> **Data for this task**:
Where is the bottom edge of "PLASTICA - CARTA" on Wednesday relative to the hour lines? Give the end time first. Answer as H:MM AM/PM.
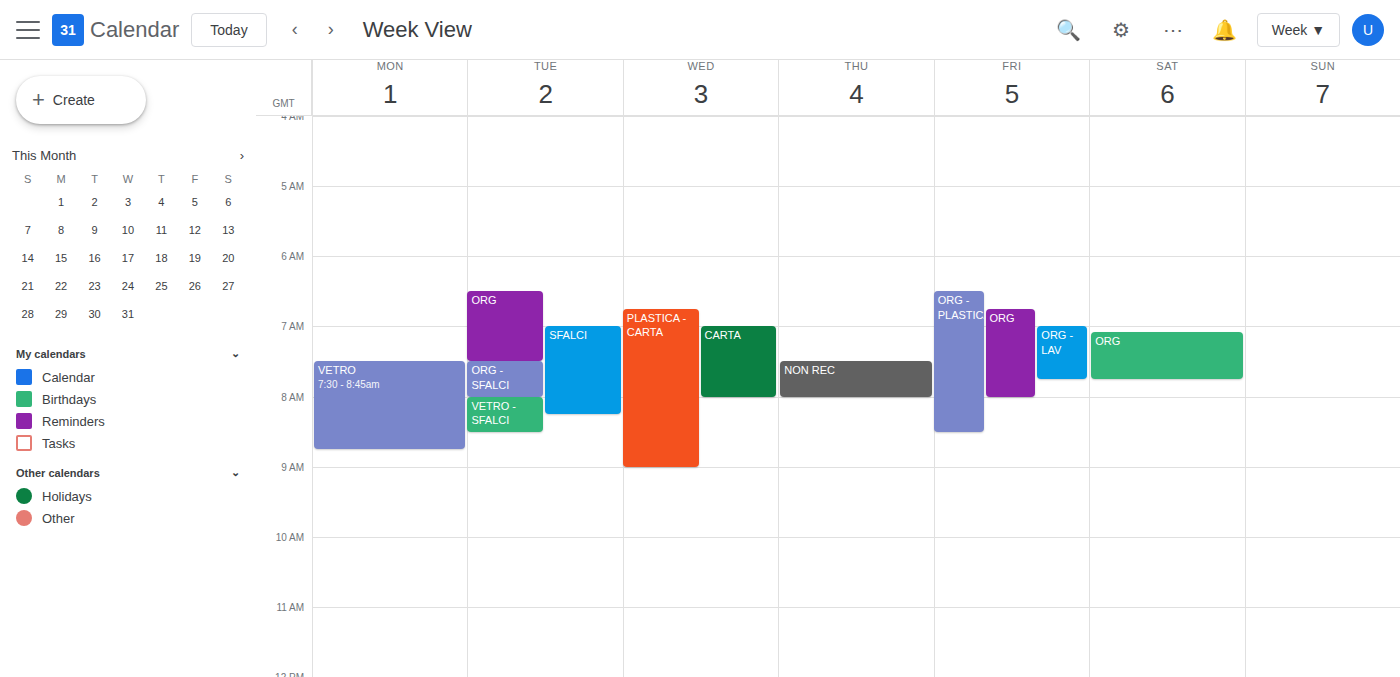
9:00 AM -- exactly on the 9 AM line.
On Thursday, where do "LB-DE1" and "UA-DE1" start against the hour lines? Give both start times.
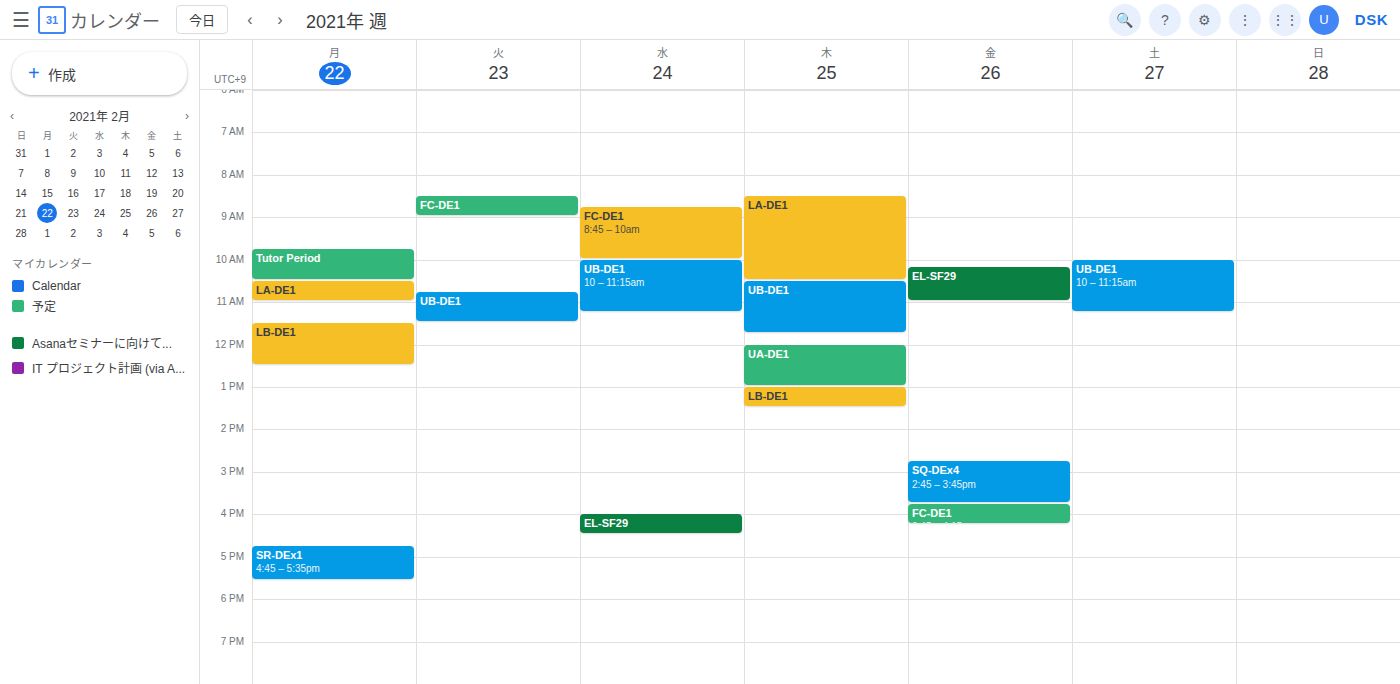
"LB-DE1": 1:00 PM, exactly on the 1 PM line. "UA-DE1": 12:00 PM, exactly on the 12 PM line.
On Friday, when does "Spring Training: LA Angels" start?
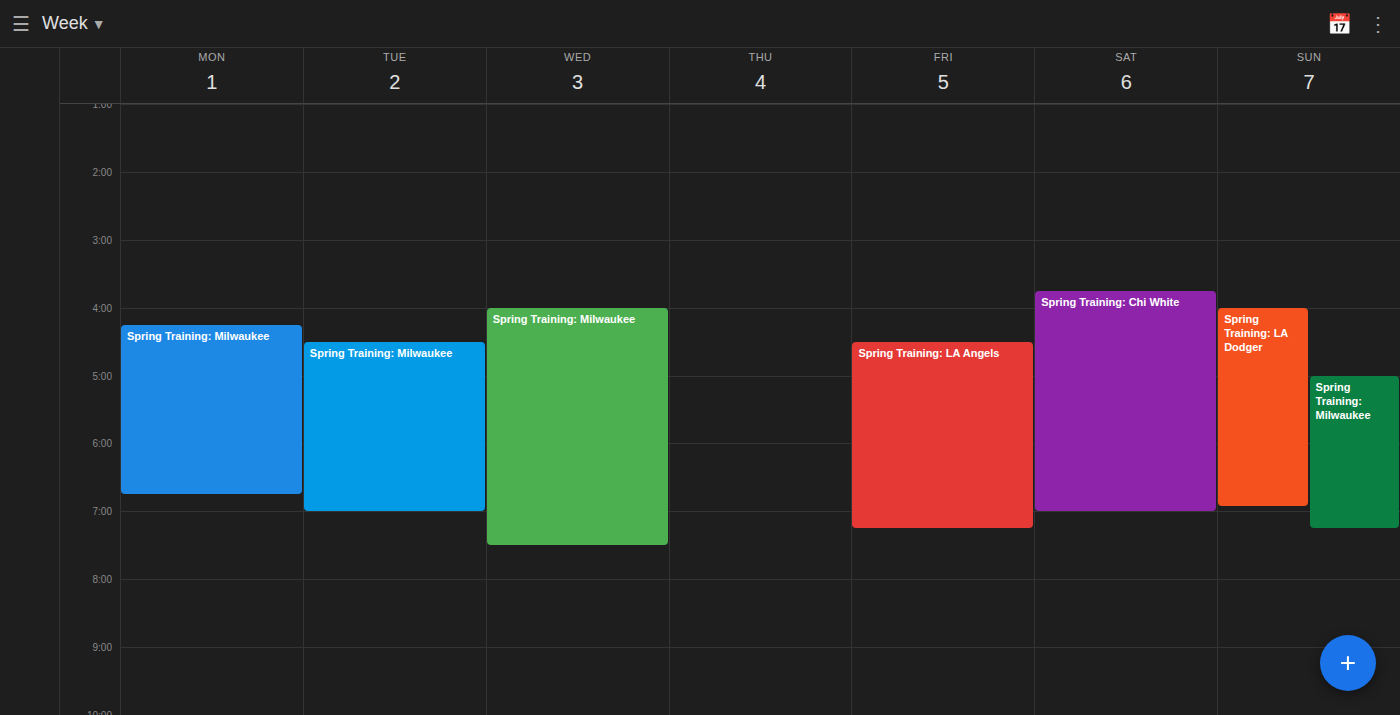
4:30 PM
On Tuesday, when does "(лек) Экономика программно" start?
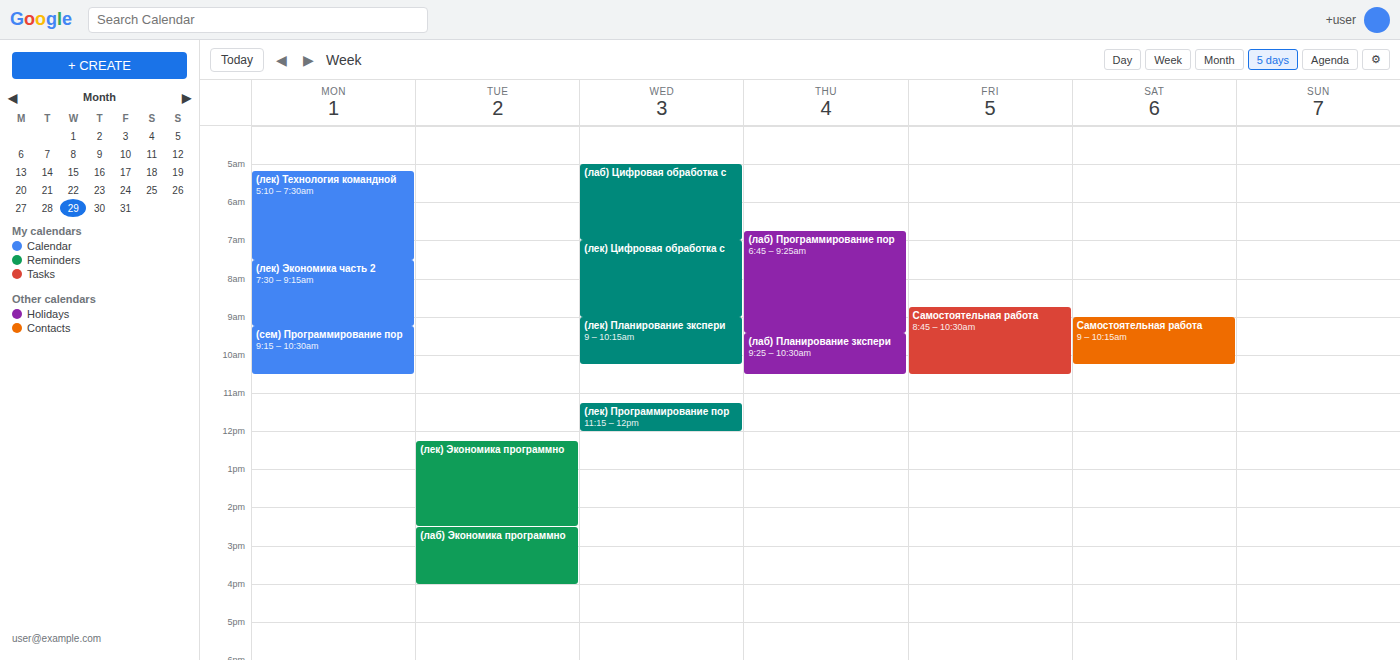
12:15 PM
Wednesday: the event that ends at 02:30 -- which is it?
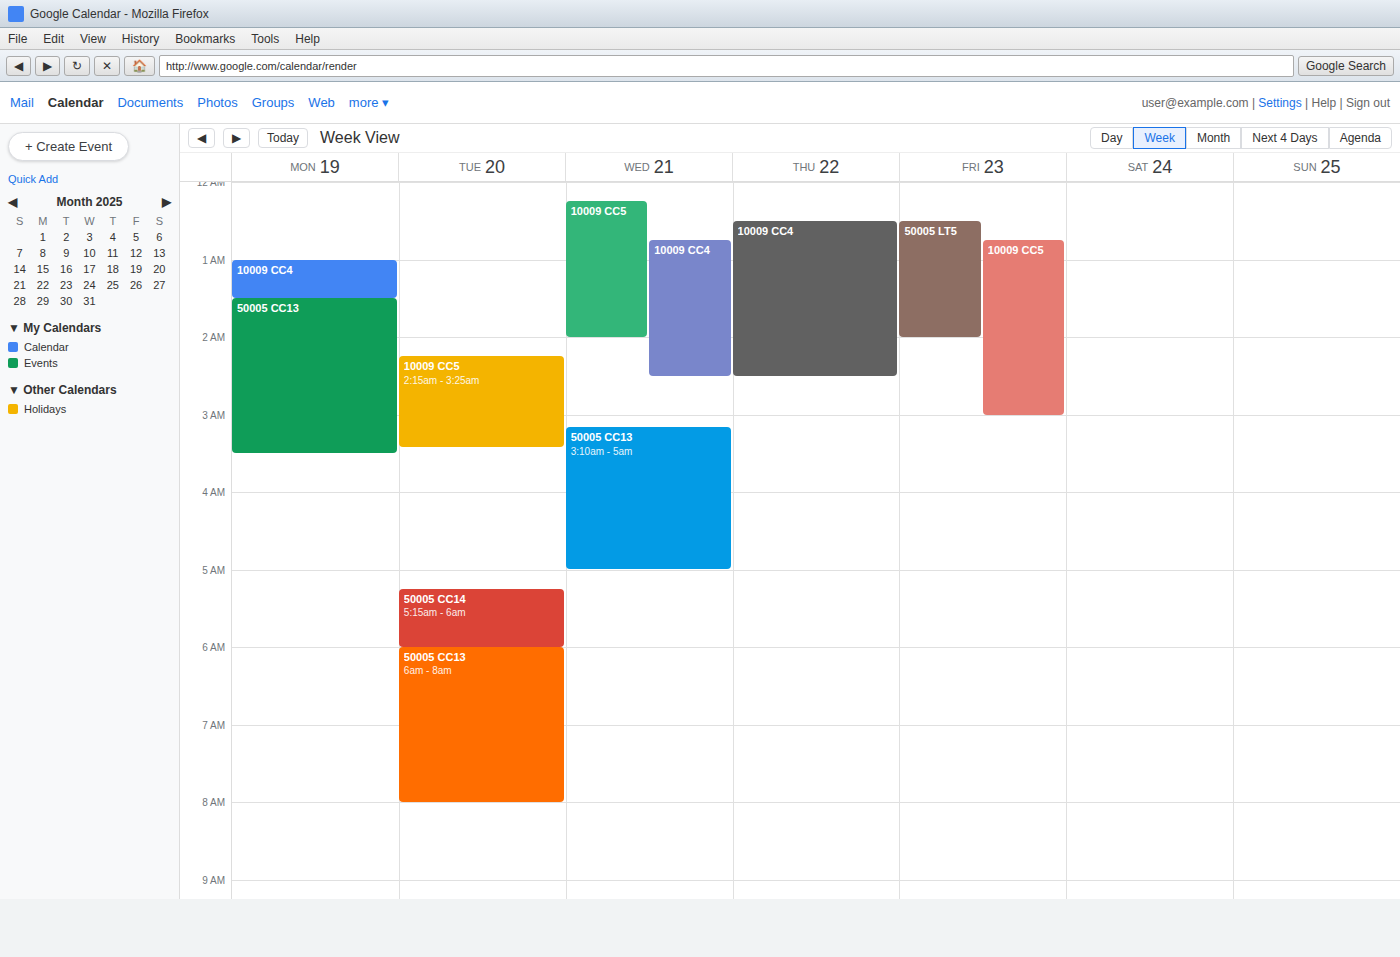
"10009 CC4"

> **Problem details**: Set down every one of the records above word for word, leaving out the pictures.

> **Reply**:
Where is the bottom edge of "PLASTICA - CARTA" on Wednesday relative to the hour lines? Give the end time first. Answer as H:MM AM/PM.
9:00 AM -- exactly on the 9 AM line.
On Thursday, where do "LB-DE1" and "UA-DE1" start against the hour lines? Give both start times.
"LB-DE1": 1:00 PM, exactly on the 1 PM line. "UA-DE1": 12:00 PM, exactly on the 12 PM line.
On Friday, when does "Spring Training: LA Angels" start?
4:30 PM
On Tuesday, when does "(лек) Экономика программно" start?
12:15 PM
Wednesday: the event that ends at 02:30 -- which is it?
"10009 CC4"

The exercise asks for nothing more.